Provided records Block Start
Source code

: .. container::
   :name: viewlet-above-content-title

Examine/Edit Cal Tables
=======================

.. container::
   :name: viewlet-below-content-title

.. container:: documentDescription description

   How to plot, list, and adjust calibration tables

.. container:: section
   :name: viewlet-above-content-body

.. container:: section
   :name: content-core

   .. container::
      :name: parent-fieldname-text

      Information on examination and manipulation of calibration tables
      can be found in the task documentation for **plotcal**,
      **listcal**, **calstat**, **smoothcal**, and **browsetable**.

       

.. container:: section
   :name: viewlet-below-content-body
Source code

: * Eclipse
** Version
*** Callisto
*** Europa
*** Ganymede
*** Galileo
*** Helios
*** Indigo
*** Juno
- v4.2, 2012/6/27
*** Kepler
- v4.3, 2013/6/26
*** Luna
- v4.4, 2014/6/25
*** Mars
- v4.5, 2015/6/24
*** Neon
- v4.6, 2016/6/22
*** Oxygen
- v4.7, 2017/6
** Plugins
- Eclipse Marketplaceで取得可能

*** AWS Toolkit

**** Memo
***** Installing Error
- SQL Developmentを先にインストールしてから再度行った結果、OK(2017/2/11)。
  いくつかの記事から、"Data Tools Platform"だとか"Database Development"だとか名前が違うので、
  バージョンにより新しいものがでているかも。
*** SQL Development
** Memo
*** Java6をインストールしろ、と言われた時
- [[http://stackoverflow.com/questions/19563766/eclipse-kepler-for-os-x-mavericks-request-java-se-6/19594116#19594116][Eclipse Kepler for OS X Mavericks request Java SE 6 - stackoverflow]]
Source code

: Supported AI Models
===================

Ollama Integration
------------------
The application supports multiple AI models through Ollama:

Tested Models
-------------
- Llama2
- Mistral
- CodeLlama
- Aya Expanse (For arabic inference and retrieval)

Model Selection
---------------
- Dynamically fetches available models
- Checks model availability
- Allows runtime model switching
Provided records Block End
What you will do: Write out each line above that contains the word "viewlet".

Finished task:
   :name: viewlet-above-content-title
   :name: viewlet-below-content-title
   :name: viewlet-above-content-body
   :name: viewlet-below-content-body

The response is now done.